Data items
--------------------------------

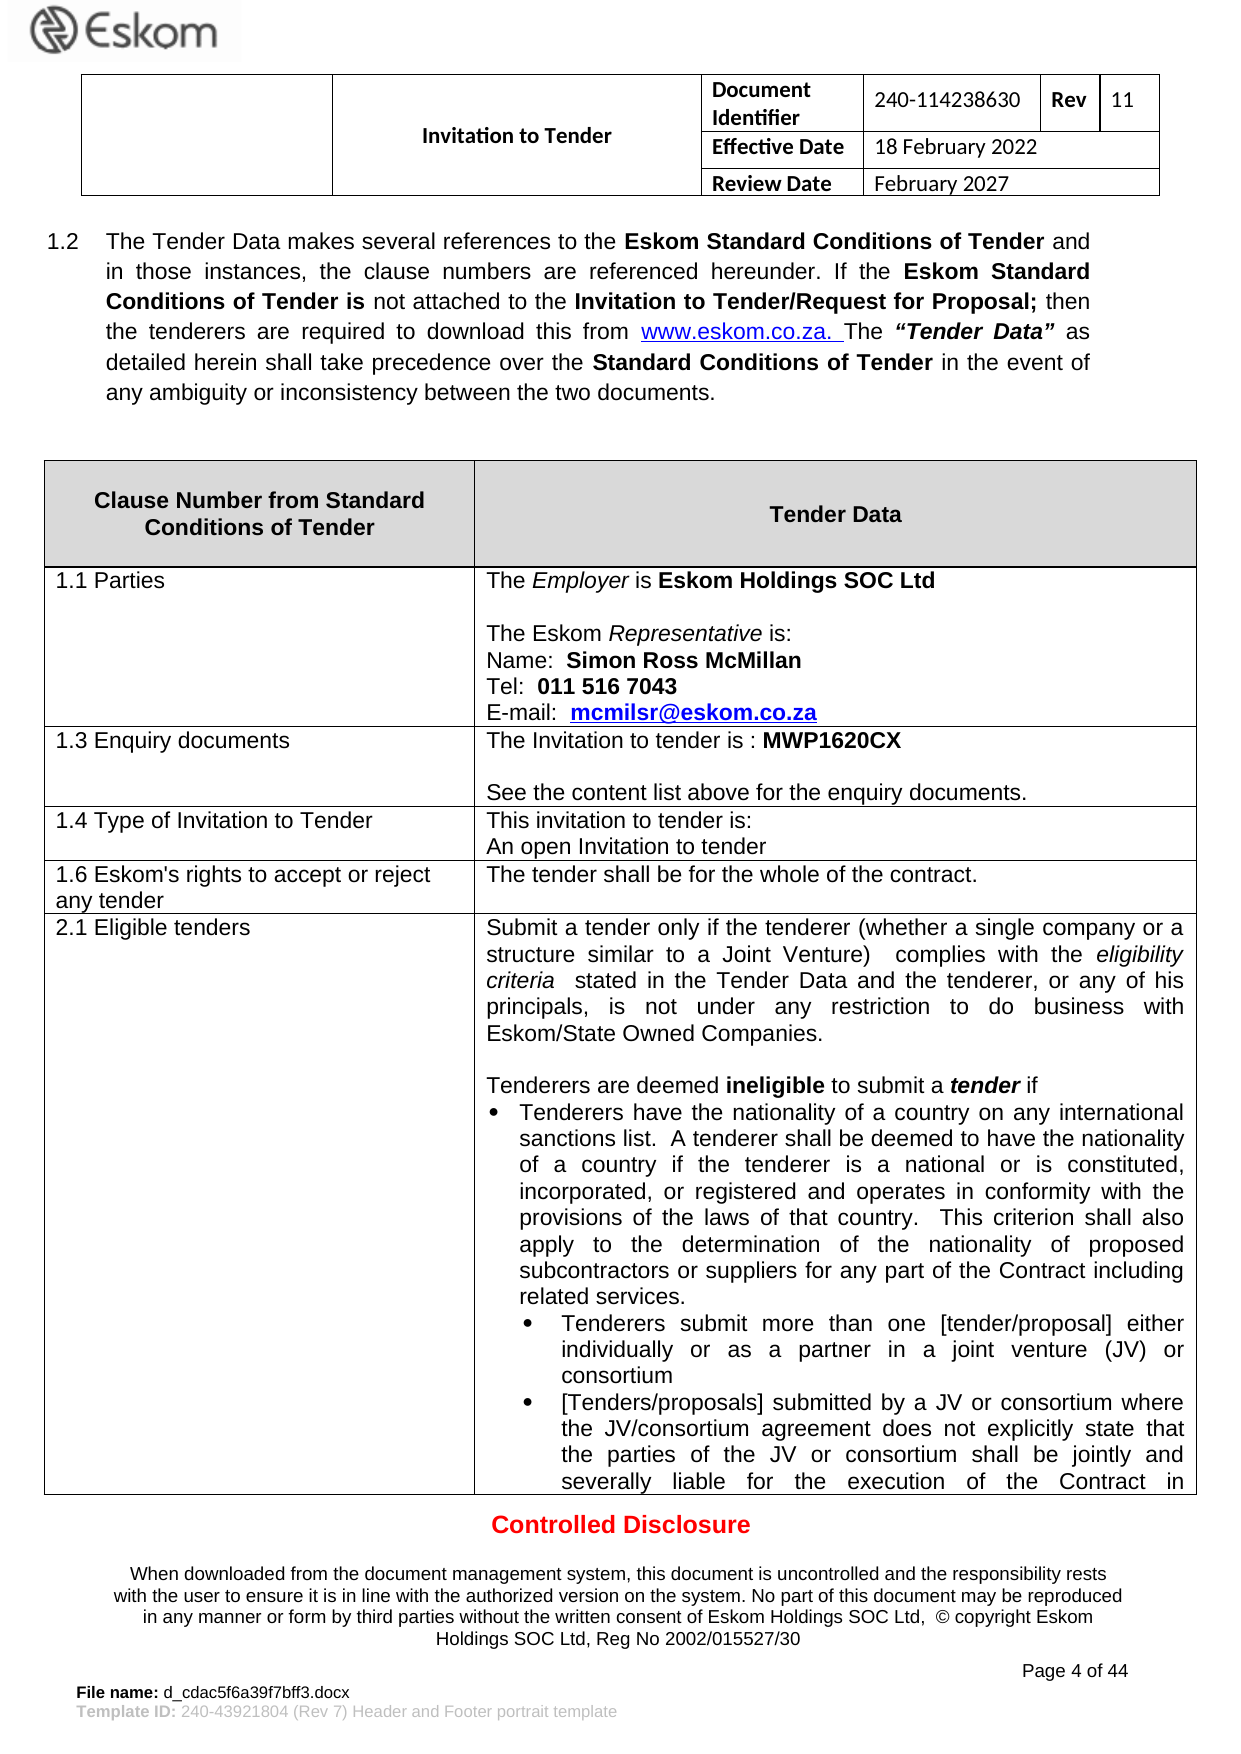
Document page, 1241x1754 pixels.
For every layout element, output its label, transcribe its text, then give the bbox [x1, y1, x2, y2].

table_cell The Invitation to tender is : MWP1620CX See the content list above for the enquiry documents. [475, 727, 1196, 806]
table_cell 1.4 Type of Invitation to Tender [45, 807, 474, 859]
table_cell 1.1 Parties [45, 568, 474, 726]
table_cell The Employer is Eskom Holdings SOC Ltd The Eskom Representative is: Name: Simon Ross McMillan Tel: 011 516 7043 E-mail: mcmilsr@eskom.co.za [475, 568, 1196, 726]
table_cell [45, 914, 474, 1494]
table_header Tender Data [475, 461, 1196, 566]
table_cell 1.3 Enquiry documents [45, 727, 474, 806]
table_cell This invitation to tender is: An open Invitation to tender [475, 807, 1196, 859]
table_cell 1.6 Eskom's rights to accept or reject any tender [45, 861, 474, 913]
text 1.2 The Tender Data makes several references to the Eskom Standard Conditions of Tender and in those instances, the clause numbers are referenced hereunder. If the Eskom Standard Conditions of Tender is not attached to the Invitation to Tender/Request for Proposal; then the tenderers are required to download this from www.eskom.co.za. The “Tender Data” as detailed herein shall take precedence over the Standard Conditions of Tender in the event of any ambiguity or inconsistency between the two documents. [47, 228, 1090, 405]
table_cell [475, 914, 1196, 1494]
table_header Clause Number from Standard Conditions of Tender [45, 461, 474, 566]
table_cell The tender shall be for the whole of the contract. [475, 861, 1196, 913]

--------------------------------

### Assignment
Every line above must be printed again exactly, pictures excluded.

### Output for this task
Document page, 1241x1754 pixels.
For every layout element, output its label, transcribe its text, then give the bbox [x1, y1, x2, y2].

table_cell The Invitation to tender is : MWP1620CX See the content list above for the enquiry documents. [475, 727, 1196, 806]
table_cell 1.4 Type of Invitation to Tender [45, 807, 474, 859]
table_cell 1.1 Parties [45, 568, 474, 726]
table_cell The Employer is Eskom Holdings SOC Ltd The Eskom Representative is: Name: Simon Ross McMillan Tel: 011 516 7043 E-mail: mcmilsr@eskom.co.za [475, 568, 1196, 726]
table_cell [45, 914, 474, 1494]
table_header Tender Data [475, 461, 1196, 566]
table_cell 1.3 Enquiry documents [45, 727, 474, 806]
table_cell This invitation to tender is: An open Invitation to tender [475, 807, 1196, 859]
table_cell 1.6 Eskom's rights to accept or reject any tender [45, 861, 474, 913]
text 1.2 The Tender Data makes several references to the Eskom Standard Conditions of Tender and in those instances, the clause numbers are referenced hereunder. If the Eskom Standard Conditions of Tender is not attached to the Invitation to Tender/Request for Proposal; then the tenderers are required to download this from www.eskom.co.za. The “Tender Data” as detailed herein shall take precedence over the Standard Conditions of Tender in the event of any ambiguity or inconsistency between the two documents. [47, 228, 1090, 405]
table_cell [475, 914, 1196, 1494]
table_header Clause Number from Standard Conditions of Tender [45, 461, 474, 566]
table_cell The tender shall be for the whole of the contract. [475, 861, 1196, 913]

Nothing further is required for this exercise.